FIG. 1 is a configuration diagram of a continuous crushing system according to an embodiment of the present invention.

2 (a) is a circuit diagram of the continuous crushing system of FIG. 1, and FIG. 2 (b) is a circuit diagram of a characteristic portion of the continuous crushing system of FIG.

FIG. 3 is a configuration diagram of a continuous crushing system showing another embodiment of the present invention.

FIG. 4 is an internal structural view of the branching device of the present invention.

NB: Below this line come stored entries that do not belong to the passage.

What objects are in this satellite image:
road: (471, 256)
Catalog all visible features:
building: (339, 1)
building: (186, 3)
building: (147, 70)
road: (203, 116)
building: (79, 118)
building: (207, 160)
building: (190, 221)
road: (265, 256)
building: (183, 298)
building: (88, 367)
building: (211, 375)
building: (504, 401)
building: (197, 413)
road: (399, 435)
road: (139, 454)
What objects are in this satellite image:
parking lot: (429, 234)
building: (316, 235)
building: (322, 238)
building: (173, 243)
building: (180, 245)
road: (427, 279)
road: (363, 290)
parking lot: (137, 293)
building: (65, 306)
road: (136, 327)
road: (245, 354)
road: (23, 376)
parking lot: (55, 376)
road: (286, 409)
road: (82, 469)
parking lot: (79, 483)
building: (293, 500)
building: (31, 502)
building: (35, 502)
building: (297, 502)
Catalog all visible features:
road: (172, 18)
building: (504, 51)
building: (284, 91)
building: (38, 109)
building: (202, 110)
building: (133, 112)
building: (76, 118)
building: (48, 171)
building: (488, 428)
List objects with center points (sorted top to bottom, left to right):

FIG. 5 is an internal structural view of the switch of the present invention.

[Explanation of symbols]

 DESCRIPTION OF SYMBOLS 11 Object to be crushed 12 Installation hole (Borehole) 13 Reactant 14 Fine metal wire 15 Individual cable 16 Branching device 17 Stepwise cable 18 Switching device

 ──────────────────────────────────────────────────続 き Continuing on the front page (72) Inventor Takashi Majima 3-1-1-15 Toyosu, Koto-ku, Tokyo Ishikawajima-Harima Heavy Industries Co., Ltd.Higashiji Technical Center (72) Inventor Tsunemi Yamada Otemachi, Chiyoda-ku, Tokyo 2-2-1, Ishi Kawashima-Harima Heavy Industries, Ltd. 2-2-2 Matsuzaki-cho, Abeno-ku Okumura Gumi Co., Ltd. (72) Inventor Yoshio Araya 2-2-2 Matsuzaki-cho, Abeno-ku, Osaka-shi, Osaka

Claims (4)

[Claims] 1. A crushing system using electric energy for supplying high-power pulse energy to a thin metal wire installed on an object to be crushed to perform crushing, wherein a high-power pulse energy source is connected to a thin metal wire installed at a plurality of locations. A continuous crushing system using electric energy, further comprising a switch for switching a thin metal wire supplied with high-power pulse energy. 2. A continuous crushing system using electric energy according to claim 1, wherein a branching device for distributing high-power pulse energy is provided between said switching device and said thin metal wires installed at a plurality of locations. 3. The continuous crushing system using electric energy according to claim 1, wherein thin metal wires installed at a plurality of locations are connected in series. 4. The switching device includes a common electrode connected to a cable on a supply source side, individual electrodes connected to cables on each thin metal wire side, and moving these individual electrodes to contact the common electrode. The continuous crushing system using electric energy according to any one of claims 1 to 3, wherein the continuous crushing system comprises an actuator.